Au milieu du Missouri, État perdu au centre de l'Amérique, d'immenses projets photovoltaïques bourgeonnent et secouent le comté de Callaway, terre de bocage et d'églises. C'est d'ailleurs dans la chapelle baptiste d'en face que Susan a débuté sa fronde contre ces étendues scintillantes qui, accuse-t-elle, "me feront perdre ma vue, ma santé, ma sécurité". Le groupe qu'elle a constitué mène une lutte qui, engagée aux quatre coins du pays, pourrait ralentir la transition de la première économie mondiale vers une électricité plus bas carbone.

Cadastre

"Je souhaite vivre sur ces terres agricoles, en prendre soin. Et l'idée que mon cousin, de l'autre côté de la route, transforme ses terres arables en un espace industriel me dérange beaucoup", raconte-t-elle à l'AFP depuis son lopin familial, isolé en pleine campagne.

Avec une bonne dizaine d'autres bénévoles, Mme Burns a organisé la veille une réunion publique pour sonner la mobilisation.
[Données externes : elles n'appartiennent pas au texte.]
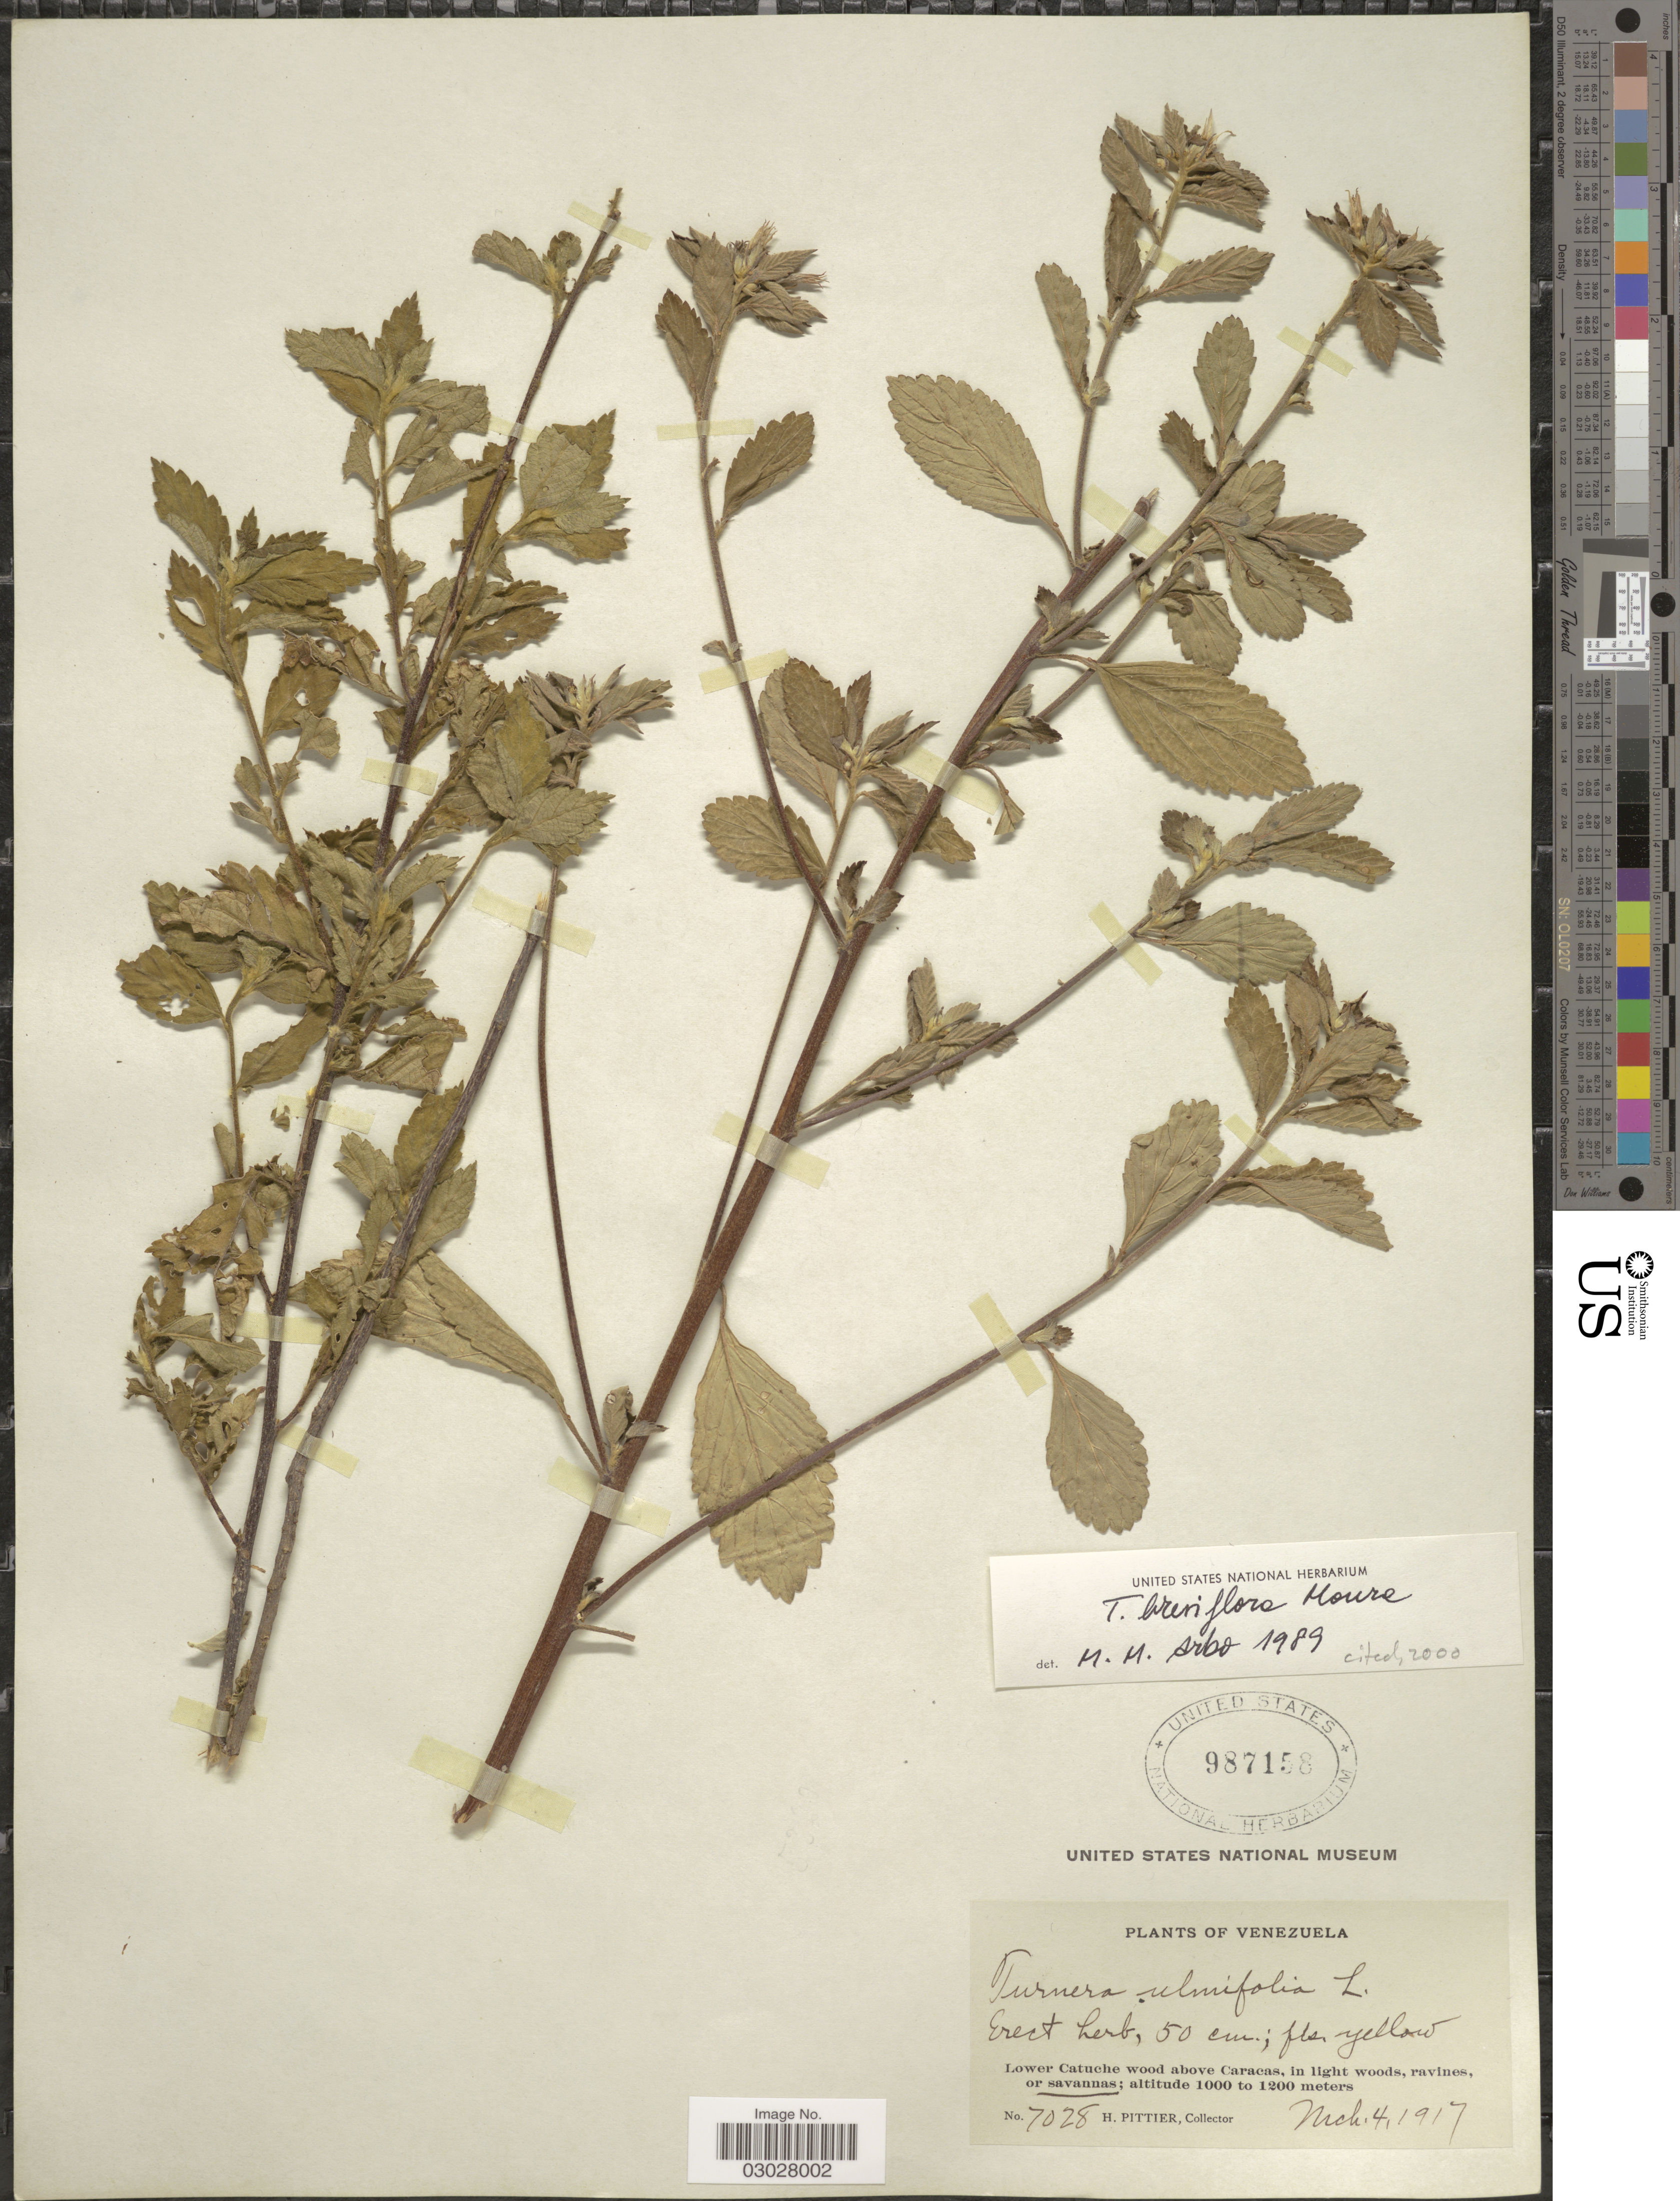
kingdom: Plantae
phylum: Tracheophyta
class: Magnoliopsida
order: Malpighiales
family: Turneraceae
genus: Turnera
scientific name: Turnera breviflora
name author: Moura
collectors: H. F. Pittier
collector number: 7028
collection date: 1917-03-04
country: Venezuela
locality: Lower Catuche wood above Caracas.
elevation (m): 1000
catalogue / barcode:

À l'entrée de la salle, une pétition est à signer, les militants invitent les curieux à étudier le cadastre, où apparaissent en surimpression les trois projets solaires contestés. "Ensemble, nous pouvons les bloquer", lance debout Joe Burns, le fils de Susan, devant une petite centaine de personnes à Fulton, la bourgade du comté.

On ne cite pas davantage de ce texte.